Exercise directions:
Scan the data below for the string "camera". Show every line where it turns up.

Provided records:
--------------------------------

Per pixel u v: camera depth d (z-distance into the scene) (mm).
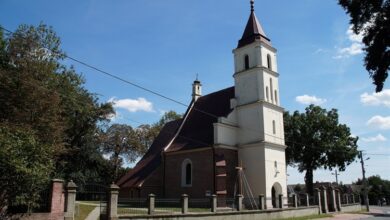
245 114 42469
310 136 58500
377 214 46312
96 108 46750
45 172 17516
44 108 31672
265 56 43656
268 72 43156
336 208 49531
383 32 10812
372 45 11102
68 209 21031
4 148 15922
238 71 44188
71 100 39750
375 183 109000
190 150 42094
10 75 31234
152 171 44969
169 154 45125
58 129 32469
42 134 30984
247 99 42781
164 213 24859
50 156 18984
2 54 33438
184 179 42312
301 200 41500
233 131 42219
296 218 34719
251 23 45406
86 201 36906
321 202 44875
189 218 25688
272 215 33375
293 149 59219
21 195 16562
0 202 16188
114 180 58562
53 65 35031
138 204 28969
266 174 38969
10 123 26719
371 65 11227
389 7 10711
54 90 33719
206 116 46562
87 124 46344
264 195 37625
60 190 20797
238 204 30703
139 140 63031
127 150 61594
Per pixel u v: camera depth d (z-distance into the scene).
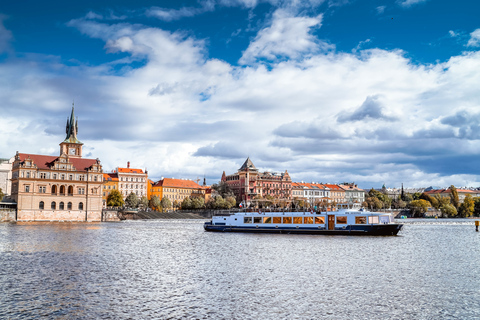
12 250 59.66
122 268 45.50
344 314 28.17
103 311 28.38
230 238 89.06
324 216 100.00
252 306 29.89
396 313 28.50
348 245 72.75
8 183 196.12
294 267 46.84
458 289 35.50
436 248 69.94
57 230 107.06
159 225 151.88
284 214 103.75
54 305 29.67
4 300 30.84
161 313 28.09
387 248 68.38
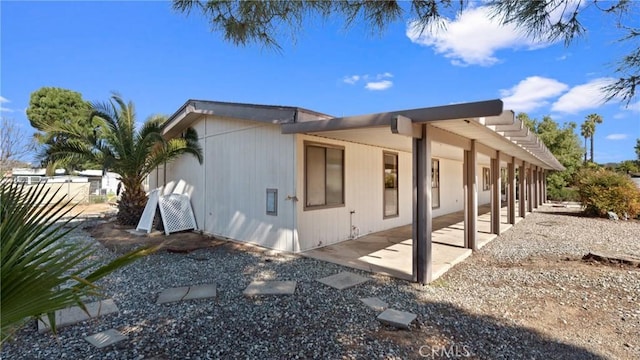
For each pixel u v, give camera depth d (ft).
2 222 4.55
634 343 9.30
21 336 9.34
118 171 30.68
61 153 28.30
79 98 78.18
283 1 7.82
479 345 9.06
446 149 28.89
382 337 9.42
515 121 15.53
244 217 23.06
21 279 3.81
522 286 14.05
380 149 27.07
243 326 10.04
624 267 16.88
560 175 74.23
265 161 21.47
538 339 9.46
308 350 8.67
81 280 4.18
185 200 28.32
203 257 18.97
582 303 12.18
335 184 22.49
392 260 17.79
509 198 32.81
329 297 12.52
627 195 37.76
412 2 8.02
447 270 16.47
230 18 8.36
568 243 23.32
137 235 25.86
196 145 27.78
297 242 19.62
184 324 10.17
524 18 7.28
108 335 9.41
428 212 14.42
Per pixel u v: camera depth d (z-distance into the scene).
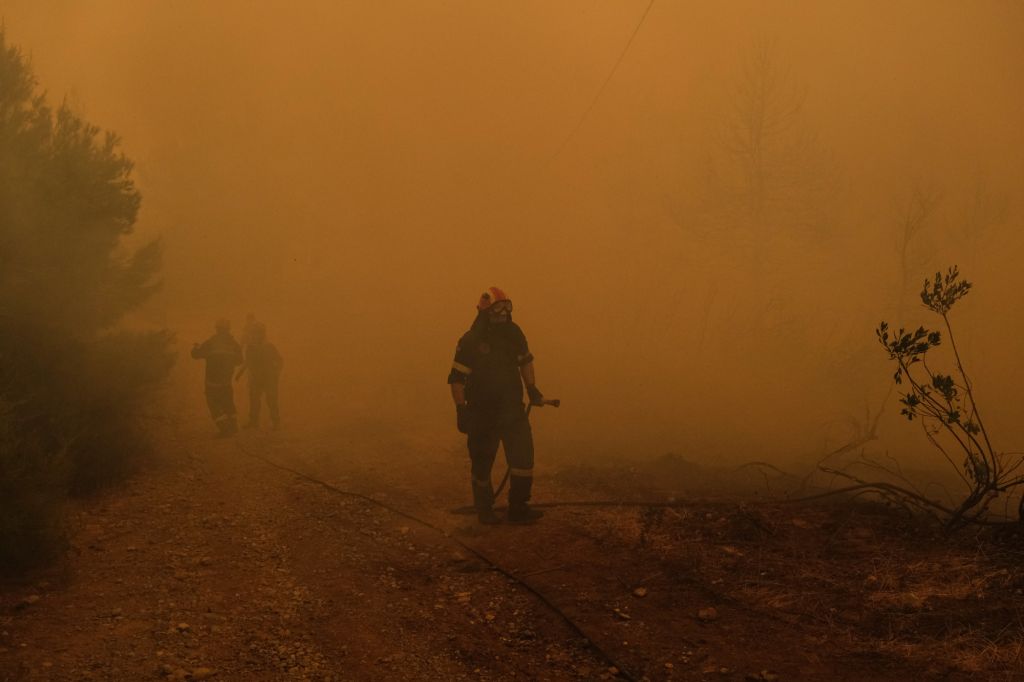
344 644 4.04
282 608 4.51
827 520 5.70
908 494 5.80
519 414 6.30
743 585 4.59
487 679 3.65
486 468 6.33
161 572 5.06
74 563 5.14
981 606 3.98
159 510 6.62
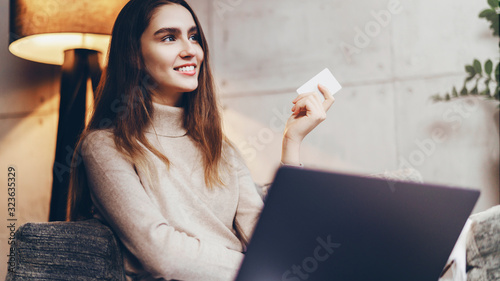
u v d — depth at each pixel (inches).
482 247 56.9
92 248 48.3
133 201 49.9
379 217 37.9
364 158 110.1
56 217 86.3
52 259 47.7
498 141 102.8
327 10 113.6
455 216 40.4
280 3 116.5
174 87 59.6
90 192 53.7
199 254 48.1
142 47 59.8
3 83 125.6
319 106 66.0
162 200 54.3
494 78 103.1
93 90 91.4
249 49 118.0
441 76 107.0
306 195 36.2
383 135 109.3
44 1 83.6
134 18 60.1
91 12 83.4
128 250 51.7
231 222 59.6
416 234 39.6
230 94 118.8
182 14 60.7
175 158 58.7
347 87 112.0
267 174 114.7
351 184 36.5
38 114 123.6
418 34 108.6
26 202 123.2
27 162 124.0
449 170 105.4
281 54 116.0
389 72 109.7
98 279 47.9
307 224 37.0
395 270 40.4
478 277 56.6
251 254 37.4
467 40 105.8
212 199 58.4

--------------------------------

Response area:
Per pixel u v: camera depth d (z-distance into the scene) (mm).
Per pixel u v: camera depth d (z-distance into the scene).
For each pixel u v, give camera depth d (ft).
Per pixel u v: camera depth d (z-distance into the scene).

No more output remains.